Me llamó al día siguiente y otra vez a principios de esta semana, doctora, y sólo hemos charlado de cosas intrascendentes, sobre todo del restaurante y de nuestros perros, pero todavía no sé cómo me siento al respecto. Me gusta, pero a veces siento rabia hacia él. ¿Cómo puede ser todavía tan bueno conmigo? No me lo merezco. Ese hombre no es normal. Su bondad misma me hace quererlo y odiarlo al mismo tiempo. Quiero odiarlo.

Soy como una herida que alguien acaba de coser, y cada vez que hablamos, se saltan los puntos, la herida se reabre y yo tengo que volver a coserla.
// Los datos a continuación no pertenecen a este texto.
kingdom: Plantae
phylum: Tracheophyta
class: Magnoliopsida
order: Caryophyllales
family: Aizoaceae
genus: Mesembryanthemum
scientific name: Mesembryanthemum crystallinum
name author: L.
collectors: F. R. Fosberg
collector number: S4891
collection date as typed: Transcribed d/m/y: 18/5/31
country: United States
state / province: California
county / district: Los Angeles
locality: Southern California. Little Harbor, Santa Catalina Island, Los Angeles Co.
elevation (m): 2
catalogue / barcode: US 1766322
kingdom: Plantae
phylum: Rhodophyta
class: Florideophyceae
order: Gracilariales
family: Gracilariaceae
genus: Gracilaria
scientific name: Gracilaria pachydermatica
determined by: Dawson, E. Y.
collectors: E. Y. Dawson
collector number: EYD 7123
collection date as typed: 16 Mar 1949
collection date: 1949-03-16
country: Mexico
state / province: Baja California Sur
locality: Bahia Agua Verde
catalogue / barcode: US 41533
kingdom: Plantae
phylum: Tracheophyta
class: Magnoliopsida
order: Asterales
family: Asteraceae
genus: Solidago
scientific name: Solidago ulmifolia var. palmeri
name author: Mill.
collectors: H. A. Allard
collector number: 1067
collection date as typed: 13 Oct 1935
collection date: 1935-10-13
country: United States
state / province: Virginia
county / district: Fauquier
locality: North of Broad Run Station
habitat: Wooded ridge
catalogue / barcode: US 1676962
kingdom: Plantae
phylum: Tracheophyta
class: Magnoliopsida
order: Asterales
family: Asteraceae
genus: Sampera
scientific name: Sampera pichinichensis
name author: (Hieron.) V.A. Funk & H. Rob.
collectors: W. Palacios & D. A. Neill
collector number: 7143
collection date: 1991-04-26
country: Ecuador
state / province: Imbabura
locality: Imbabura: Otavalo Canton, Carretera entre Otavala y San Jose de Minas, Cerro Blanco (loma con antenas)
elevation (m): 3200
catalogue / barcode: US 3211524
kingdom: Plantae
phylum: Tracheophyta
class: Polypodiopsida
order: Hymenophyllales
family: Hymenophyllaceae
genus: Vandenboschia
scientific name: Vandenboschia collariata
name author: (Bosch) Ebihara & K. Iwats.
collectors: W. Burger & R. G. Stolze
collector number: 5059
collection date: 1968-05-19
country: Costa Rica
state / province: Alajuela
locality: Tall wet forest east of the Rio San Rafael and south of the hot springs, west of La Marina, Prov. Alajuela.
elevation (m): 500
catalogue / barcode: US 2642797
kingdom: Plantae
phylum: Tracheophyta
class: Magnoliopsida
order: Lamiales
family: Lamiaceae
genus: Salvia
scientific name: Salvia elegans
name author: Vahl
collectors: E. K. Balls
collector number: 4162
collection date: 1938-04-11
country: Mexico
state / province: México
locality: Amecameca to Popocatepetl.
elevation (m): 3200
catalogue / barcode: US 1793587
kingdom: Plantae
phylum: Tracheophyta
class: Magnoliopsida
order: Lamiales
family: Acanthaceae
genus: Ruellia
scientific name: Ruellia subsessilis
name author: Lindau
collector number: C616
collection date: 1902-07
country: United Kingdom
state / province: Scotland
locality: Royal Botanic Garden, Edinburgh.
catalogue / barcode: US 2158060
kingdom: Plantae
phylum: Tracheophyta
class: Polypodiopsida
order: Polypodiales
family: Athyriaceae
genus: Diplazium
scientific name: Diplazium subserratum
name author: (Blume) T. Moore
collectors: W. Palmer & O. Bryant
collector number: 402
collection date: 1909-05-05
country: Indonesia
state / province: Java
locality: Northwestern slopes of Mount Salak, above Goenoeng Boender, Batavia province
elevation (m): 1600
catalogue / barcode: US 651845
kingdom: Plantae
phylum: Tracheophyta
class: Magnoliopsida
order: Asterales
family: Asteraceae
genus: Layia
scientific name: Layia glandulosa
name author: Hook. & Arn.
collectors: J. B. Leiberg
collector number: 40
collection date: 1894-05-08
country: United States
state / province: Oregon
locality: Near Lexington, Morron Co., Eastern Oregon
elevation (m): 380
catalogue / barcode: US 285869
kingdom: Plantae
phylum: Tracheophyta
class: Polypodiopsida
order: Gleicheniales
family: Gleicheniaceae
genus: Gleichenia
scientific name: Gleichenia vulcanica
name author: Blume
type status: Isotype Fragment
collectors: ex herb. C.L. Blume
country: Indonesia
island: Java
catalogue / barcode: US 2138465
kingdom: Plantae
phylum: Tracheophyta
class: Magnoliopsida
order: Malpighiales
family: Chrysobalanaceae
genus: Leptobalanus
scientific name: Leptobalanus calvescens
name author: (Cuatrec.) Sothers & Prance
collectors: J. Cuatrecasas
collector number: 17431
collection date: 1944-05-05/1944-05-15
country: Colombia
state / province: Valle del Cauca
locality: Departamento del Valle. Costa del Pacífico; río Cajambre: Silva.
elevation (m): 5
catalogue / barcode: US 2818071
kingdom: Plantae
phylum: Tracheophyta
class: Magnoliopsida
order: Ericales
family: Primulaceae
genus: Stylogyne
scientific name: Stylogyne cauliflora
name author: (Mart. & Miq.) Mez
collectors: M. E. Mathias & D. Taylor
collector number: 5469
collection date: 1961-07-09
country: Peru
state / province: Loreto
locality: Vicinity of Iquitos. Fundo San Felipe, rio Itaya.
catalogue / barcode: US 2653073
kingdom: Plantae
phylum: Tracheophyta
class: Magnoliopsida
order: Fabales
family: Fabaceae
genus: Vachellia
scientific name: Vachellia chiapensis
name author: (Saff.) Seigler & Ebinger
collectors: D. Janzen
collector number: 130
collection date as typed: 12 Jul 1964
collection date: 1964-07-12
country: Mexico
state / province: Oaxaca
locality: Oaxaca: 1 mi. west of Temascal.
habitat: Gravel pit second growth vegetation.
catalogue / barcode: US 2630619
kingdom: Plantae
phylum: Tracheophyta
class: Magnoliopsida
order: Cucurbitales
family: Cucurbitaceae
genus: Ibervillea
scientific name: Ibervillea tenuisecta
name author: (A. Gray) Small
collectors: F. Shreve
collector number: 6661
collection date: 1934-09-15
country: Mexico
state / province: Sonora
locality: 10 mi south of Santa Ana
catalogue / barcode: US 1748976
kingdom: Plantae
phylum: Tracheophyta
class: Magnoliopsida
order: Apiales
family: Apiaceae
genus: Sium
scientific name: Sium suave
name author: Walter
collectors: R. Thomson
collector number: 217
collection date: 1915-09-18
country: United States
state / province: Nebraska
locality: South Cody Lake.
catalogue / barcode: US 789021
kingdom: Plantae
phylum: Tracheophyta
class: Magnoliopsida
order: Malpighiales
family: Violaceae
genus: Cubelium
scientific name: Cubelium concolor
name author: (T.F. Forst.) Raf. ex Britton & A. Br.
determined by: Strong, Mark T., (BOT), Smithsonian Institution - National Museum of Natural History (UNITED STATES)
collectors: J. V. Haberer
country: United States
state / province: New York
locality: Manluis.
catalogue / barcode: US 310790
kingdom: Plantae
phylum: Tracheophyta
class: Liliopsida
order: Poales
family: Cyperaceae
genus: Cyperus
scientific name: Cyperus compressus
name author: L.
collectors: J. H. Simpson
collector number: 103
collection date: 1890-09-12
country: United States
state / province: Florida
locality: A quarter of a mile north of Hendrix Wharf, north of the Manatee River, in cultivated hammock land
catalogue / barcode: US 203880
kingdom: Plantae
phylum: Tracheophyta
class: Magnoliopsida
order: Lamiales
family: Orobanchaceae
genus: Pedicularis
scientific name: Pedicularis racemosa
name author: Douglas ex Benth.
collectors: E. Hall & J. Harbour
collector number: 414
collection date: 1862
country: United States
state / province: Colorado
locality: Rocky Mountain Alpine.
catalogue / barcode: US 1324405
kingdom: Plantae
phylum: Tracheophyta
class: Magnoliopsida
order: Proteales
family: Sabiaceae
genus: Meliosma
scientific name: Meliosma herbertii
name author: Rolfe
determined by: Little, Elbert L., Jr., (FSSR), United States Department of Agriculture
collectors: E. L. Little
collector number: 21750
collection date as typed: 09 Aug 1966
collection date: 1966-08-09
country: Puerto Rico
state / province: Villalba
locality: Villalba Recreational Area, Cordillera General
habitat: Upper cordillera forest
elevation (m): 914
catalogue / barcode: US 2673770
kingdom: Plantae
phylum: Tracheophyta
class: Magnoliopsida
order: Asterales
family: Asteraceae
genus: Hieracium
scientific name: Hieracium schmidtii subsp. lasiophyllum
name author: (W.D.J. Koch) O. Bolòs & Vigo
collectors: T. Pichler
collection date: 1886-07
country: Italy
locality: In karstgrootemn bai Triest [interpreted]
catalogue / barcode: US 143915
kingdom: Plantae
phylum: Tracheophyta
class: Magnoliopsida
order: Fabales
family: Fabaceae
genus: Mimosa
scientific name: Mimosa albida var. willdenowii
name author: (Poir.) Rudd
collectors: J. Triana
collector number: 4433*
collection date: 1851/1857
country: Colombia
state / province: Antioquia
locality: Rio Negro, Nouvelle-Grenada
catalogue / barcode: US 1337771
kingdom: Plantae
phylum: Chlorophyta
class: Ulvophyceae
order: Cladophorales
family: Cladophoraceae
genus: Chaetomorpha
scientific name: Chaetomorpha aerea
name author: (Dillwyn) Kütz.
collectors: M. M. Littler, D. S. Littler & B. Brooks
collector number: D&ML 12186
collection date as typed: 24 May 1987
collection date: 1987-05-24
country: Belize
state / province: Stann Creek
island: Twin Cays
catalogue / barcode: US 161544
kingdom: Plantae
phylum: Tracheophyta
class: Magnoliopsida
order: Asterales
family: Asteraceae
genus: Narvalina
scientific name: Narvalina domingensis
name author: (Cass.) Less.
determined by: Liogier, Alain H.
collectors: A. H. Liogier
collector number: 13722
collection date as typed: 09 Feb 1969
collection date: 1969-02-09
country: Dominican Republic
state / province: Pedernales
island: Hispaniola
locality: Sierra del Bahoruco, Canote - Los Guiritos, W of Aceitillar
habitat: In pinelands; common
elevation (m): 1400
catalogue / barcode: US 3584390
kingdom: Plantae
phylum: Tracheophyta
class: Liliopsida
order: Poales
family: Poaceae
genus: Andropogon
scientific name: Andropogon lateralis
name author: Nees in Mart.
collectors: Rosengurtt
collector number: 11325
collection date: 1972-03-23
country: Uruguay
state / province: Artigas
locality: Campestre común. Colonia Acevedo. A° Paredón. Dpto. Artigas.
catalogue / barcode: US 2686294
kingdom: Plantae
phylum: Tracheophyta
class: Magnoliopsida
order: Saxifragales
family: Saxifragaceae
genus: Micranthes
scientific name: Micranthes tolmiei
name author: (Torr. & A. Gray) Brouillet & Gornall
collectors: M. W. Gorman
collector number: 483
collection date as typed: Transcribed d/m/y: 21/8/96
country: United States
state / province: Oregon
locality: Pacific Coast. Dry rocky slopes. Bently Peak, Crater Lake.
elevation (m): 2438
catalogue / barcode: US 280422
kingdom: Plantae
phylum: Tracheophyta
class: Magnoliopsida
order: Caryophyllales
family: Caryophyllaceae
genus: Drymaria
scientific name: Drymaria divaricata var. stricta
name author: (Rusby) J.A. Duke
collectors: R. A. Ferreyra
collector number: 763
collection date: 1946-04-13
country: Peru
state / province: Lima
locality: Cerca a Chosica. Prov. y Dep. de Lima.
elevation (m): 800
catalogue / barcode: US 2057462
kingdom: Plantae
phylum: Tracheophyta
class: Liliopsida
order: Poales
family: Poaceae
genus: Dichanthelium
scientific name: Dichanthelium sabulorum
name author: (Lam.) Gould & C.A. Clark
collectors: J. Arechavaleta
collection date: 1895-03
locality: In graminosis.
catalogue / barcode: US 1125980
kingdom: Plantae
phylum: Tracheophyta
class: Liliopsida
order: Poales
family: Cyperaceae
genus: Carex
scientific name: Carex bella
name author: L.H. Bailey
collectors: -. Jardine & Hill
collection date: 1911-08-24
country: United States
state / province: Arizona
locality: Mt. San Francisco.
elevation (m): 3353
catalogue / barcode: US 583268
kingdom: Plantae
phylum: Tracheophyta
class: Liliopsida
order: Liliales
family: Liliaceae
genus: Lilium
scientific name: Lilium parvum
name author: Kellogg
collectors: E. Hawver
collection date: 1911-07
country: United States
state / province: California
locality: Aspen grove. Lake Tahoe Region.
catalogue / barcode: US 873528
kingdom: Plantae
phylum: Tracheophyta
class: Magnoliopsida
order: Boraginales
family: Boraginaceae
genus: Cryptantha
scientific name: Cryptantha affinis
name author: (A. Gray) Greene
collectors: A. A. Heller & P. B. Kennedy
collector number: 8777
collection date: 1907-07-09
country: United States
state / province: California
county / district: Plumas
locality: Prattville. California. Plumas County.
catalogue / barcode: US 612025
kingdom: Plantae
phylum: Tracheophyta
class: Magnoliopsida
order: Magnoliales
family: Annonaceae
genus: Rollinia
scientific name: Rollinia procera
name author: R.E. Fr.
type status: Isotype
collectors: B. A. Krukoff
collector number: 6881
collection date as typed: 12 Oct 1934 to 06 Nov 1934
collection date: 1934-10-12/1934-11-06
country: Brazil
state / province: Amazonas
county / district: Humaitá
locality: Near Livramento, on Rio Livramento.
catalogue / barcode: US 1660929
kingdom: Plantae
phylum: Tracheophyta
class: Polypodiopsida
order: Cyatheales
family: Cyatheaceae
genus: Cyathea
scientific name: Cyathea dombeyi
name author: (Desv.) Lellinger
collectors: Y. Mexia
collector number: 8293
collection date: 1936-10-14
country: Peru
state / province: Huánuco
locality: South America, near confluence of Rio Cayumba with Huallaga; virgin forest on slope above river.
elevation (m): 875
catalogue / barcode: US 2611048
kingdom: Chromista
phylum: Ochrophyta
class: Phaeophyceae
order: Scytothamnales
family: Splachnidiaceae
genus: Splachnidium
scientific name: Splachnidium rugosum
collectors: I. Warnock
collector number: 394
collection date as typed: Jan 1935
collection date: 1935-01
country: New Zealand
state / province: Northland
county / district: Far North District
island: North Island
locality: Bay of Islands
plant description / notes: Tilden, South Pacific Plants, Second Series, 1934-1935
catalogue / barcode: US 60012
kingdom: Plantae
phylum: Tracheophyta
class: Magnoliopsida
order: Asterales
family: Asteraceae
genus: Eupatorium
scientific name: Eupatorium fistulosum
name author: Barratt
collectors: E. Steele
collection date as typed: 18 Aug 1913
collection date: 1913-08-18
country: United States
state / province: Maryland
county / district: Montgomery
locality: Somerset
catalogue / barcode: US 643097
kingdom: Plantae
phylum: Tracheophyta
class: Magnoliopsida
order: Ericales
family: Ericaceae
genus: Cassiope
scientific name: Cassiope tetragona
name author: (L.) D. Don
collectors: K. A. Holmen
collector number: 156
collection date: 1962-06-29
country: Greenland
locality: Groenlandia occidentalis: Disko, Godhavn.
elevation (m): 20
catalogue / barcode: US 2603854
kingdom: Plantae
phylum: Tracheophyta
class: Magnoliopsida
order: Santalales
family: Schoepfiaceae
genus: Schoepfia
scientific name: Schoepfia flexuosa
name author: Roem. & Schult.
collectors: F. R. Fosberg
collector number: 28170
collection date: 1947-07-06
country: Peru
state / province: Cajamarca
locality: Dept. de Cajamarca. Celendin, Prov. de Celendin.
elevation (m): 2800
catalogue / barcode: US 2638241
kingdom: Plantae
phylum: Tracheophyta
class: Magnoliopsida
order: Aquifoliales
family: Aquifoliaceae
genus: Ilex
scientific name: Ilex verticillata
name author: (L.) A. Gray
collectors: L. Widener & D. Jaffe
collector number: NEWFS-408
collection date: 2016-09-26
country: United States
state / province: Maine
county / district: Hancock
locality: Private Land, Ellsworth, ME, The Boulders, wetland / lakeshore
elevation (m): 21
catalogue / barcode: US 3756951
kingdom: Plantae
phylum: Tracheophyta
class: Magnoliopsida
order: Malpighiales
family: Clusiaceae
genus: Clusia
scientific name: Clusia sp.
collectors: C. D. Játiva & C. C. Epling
Y para colmo, su amabilidad conmigo me hace sentirme aún más estúpida, porque mi mayor temor ante la idea de volver a verlo de nuevo es que intente tocarme. Sólo de pensarlo empiezo a sudar de puro pánico. ¿Y que tenga esta reacción con Luke, precisamente…? Luke, que es capaz de sacar arañas del fregadero y llevarlas a la calle sólo para no matarlas… Es completamente absurdo. Si no puedo ser capaz de sentirme cómoda al lado de una persona como Luke, entonces es que estoy oficialmente para que me encierren. Para eso, más vale que haga una maleta con todas mis cosas y me vaya derecha a la suite más cara que tengan en Chez Manicomio.

Sesión quince

Gracias otra vez por aceptar que no quisiera hablar de la montaña en nuestra última sesión, y ha sido una semana infernal, así que no estoy muy segura de querer tocar ese tema hoy tampoco… ya veremos cómo me siento. Mi dolor es como un vendaval. A veces puedo ponerme delante de él y soportarlo sin problemas, y cuando estoy enfadada, soy capaz incluso de plantarle cara y desafiarlo a que me tire al suelo si puede. Pero otras veces necesito agacharme en el suelo, quedarme hecha un ovillo y dejar que me azote la espalda. Últimamente me ha dado sobre todo por quedarme agachada en el suelo.

Joder, seguramente usted también necesita un descanso: toda esta mierda es muy deprimente, ¿no? Ojalá pudiese contarle alguna anécdota feliz o hacerla sonreír con alguna ocurrencia que haya dicho. Cuando salgo de aquí, me siento mal por haber hecho que escuchara todas mis penas, hace que me sienta egoísta. Pero no basta con que quiera cambiar. Toda esta mierda me ha convertido en una persona egoísta. Tengo una tristeza justificada.

La primera vez que hablé con usted, le dije que tenía un par de razones para intentar asistir de nuevo a sesiones de terapia, pero no llegué a contarle lo que hizo que abandonara al fin la burbuja de «estoy muy bien y no necesito ayuda de nadie, gracias» en la que vivía encerrada.

Sucedió en una tienda. Yo sólo salgo a hacer la compra de noche y con una gorra de béisbol. He pensado en la posibilidad de hacer la compra por internet, pero a saber a quién me mandarían a casa a traerme los productos, y ya estoy harta de que los periodistas utilicen cualquier artimaña para colarse en mi casa. Total, el caso es que había una mujer agachada en el pasillo, buscando algo en el estante inferior. Hasta ahí no había nada raro, sólo que unos pasos detrás de ella estaba su carrito, solo, sin que nadie lo vigilara, y en él había una niña pequeña.